Dear Mr. Ferguson
Saturday, December 20, 2008 11:13 PM
[Background: Andrew Ferguson is a senior editor at the Weekly Standard, a conservative newsmagazine and journal of opinion founded in 1995 by its editor William Kristol. He was formerly a speechwriter for President George H. W. Bush. Recently he wrote about a brief experience he had on Twitter. This is my response. —@libertyrant]
Dear Mr. Ferguson:
I suppose you would call me a twit. According to Princeton's WordNet lexical database, that means "someone who is regarded as contemptible." You used the term twit many times to refer to Twitter users in your Weekly Standard article "Twits on Parade," which was published around fifteen days before the Obama Democrats kicked the stuffing out of the Republicans at the polls. Almost immediately, we "twits" who did not support Obama and his leftist deceitful agenda began to ask each other what went wrong. Knowing we were limited to 140 characters, we could not write too much about what went wrong without embedding links in our messages, which is what we contemptible twits do. I plan to publish a link to this letter when I finish it and post it on my blog.
One of the first topics that we "twits" discussed after the election debacle was the ignorance of online social networking by Republicans relative to the famously net-savvy Democrats. Here's what we "twits" were writing about that at the time I composed this letter: http://tinyurl.com/6smtqh. There seems to be a general agreement that the GOP and the conservative movement had better catch up technologically if we were are to make a comeback.
Interestingly, your own article contained a really well-written tweet (a Twitter message) as its subtitle. What you (or another Weekly Standard editor) wrote was, "Twittering is the newest of the new media. And the worst." Only 58 characters. Assuming that you had much more to say in the entire article, I read it. Several times. After which I concluded that give or take a little hemming and a little hawing, your subtitle said it all.

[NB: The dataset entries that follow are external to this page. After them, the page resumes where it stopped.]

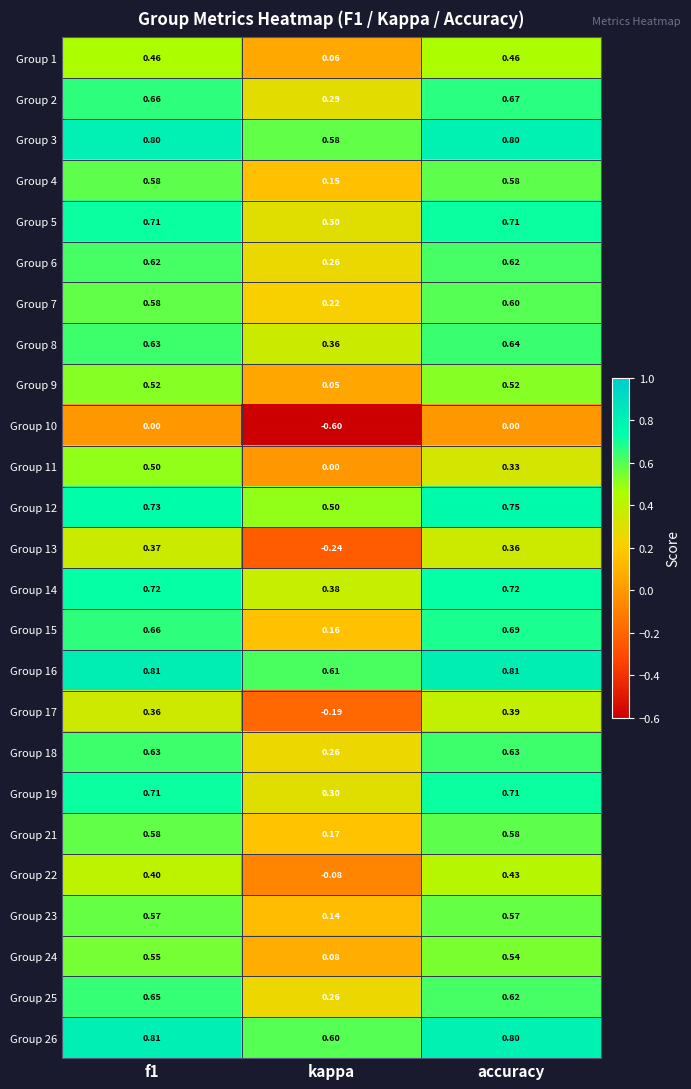

Is the value of Group 6 at kappa greater than the value of Group 26 at accuracy?

No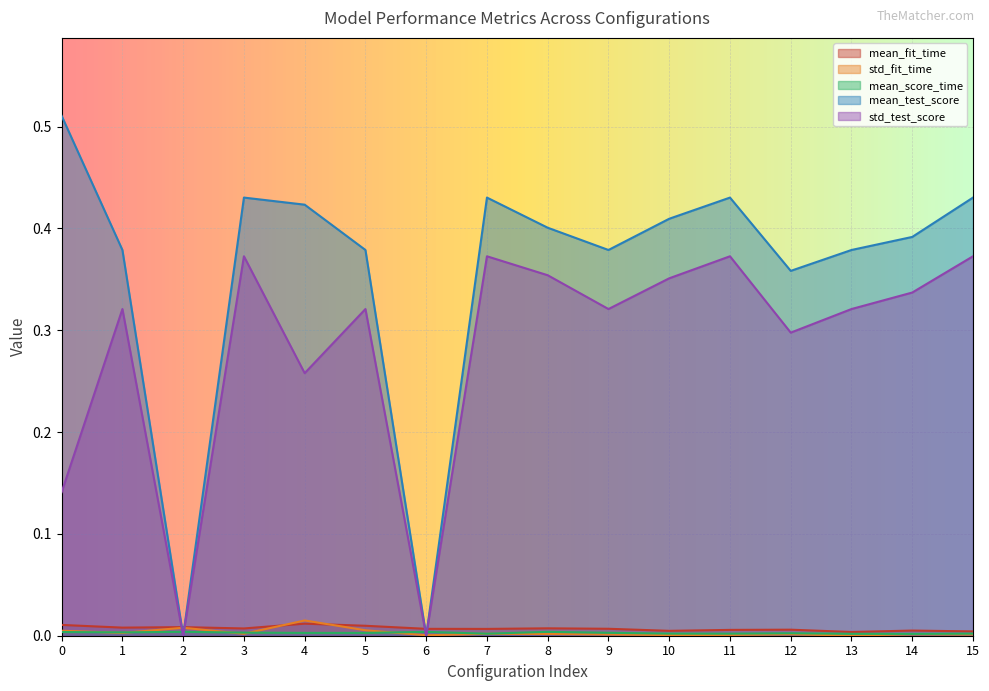

Reading right to left, transcribe all the data shown in this chart.

mean_fit_time: 0.0	0.0	0.0	0.0	0.0	0.0	0.0	0.0	0.0	0.0	0.0	0.0	0.0	0.0	0.0	0.0
std_fit_time: 0.0	0.0	0.0	0.0	0.0	0.0	0.0	0.0	0.0	0.0	0.0	0.0	0.0	0.0	0.0	0.0
mean_score_time: 0.0	0.0	0.0	0.0	0.0	0.0	0.0	0.0	0.0	0.0	0.0	0.0	0.0	0.0	0.0	0.0
mean_test_score: 0.4	0.4	0.4	0.4	0.4	0.4	0.4	0.4	0.4	0.0	0.4	0.4	0.4	0.0	0.4	0.5
std_test_score: 0.4	0.3	0.3	0.3	0.4	0.4	0.3	0.4	0.4	0.0	0.3	0.3	0.4	0.0	0.3	0.1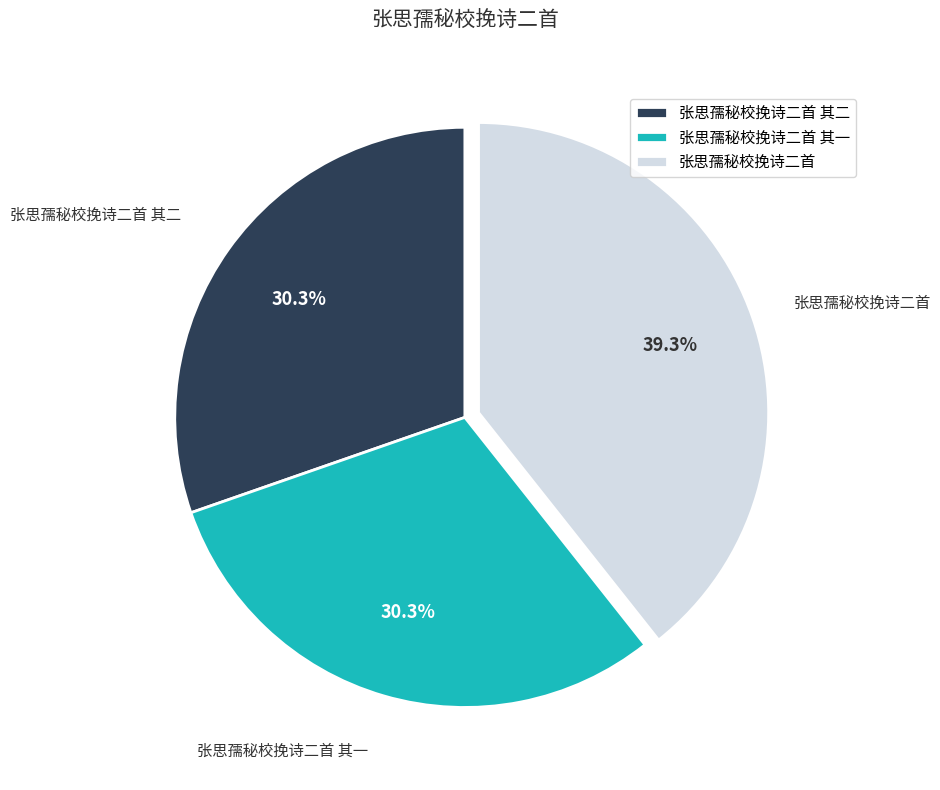

How much of the chart is everything except 张思孺秘校挽诗二首 其二?

69.7%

You did have some wry comments in the article, which would have been worth a few more tweets. For example, "With Twitter, you can just tap your bladder's condition into your cell phone." Better yet, referring to the Twitter custom of self-revelation, not always honored, by the way, was, "It's like you're being turned inside out. The fulfillment of a dream." I really like that one. If I could find you on Twitter now, I would retweet that. I would send it to friends, who would send it some of their friends, and maybe a whole lot of people would read it. Or maybe not. On Twitter you never really know how many people are reading what you write. I suppose it's different at the Weekly Standard.

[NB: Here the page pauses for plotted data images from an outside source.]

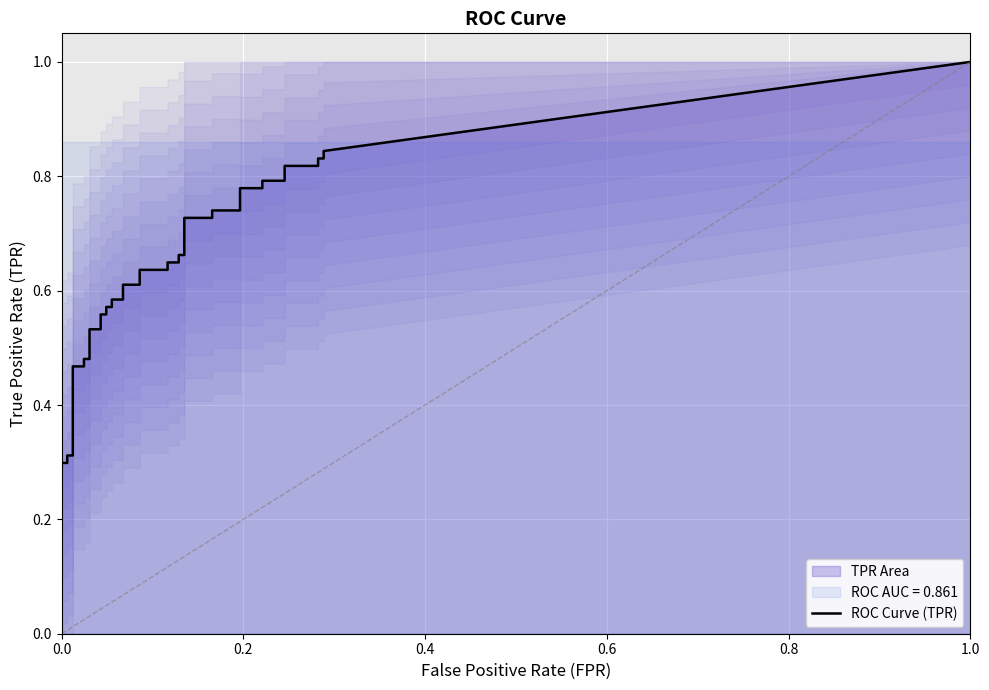

Between 28 and 39, which series saw the biggest shift?

fpr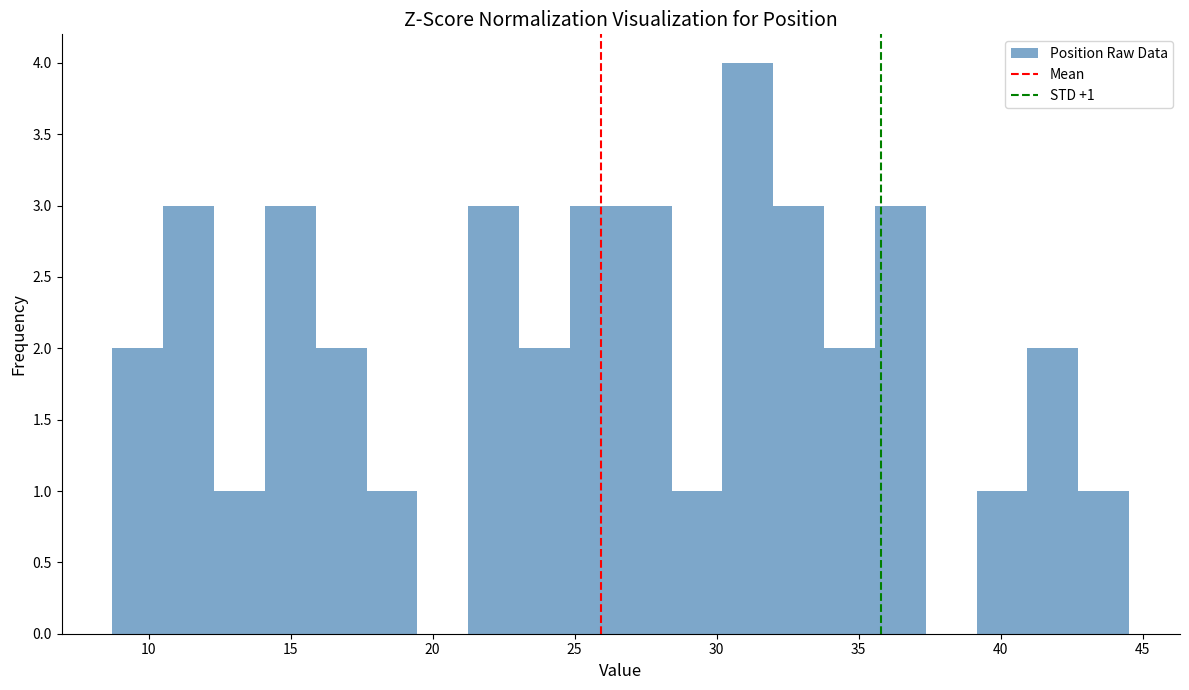

Around what value on the x-axis is the tallest bar? Give the approximate position of its centre, as read against the axis.

31.0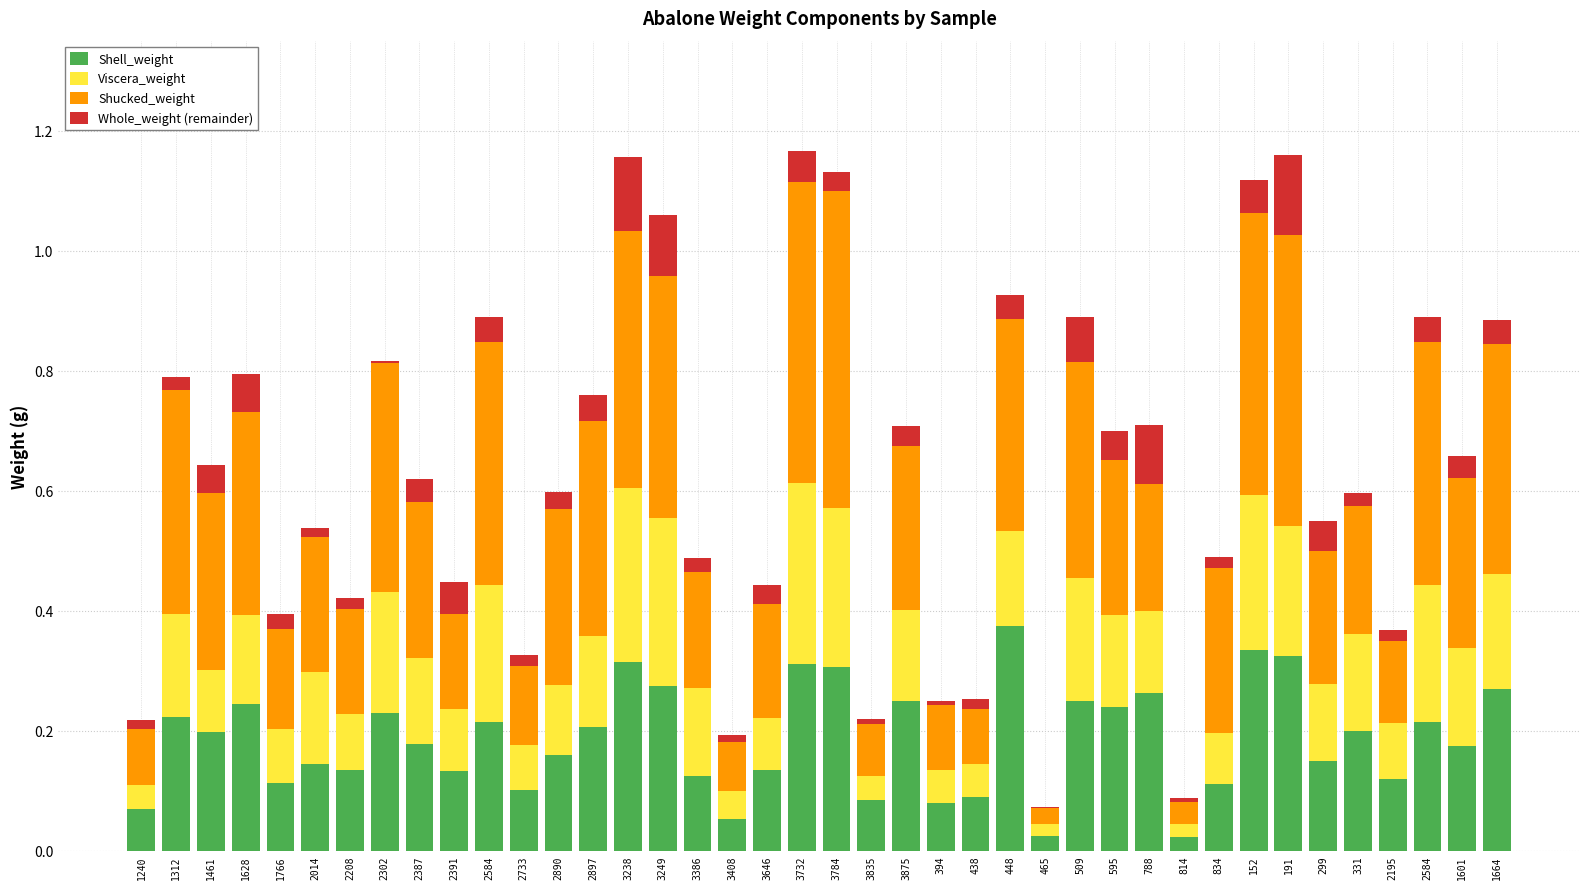

Are the bars horizontal?

No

However, the dream for many of us "twits," and probably for you too, is actually a nightmare: the nightmare, you might agree, of seeing the country ruled by an Alinskyite community organizer and Chicago machine politician, a whole lot of Clinton retreads, and a Federal Reserve poised to print money like it's going out of style, which it might be. I do indeed feel turned inside out, and for that reason I am making use of those inside-out feelings to reach out as one person to another with my friends on Twitter who, one hopes, will pass on the message.
Your article cited some trivial reasons for using Twitter. I will cite my own reasons for doing so, and you can judge if they are trivial or not:
- Meeting and communicating with people who agree with me. (Where I live I am surrounded by Obama worshipers and cannot engage them easily about my political concerns.)
- Announcing and citing new and previous entries to my blog.
- Engaging in limited dialogue with leftists and others who disagree with me to discover where we have common ground, which, more often than not, we do.
- Engaging with other Twitter users throughout the world, like one, for example, who was right there in Mumbai when the mujahideen attacked.
- Discovering things that I never dreamed of or expected, for example, being selected as one of the top 300 conservatives on Twitter. (I have subscribed to the Weekly Standard for years, but have received no personal communications from them other than renewal notices.)
No, I don't find you to be contemptible and I would never call you a twit. I ask only, and respectfully, that you give Twitter another chance. Spend some time there. Encourage new followers, and follow the ones who interest you. Twitter, and the future of conservatism could use your help.
I'd love to continue this letter, but I gotta go to the bathroom now.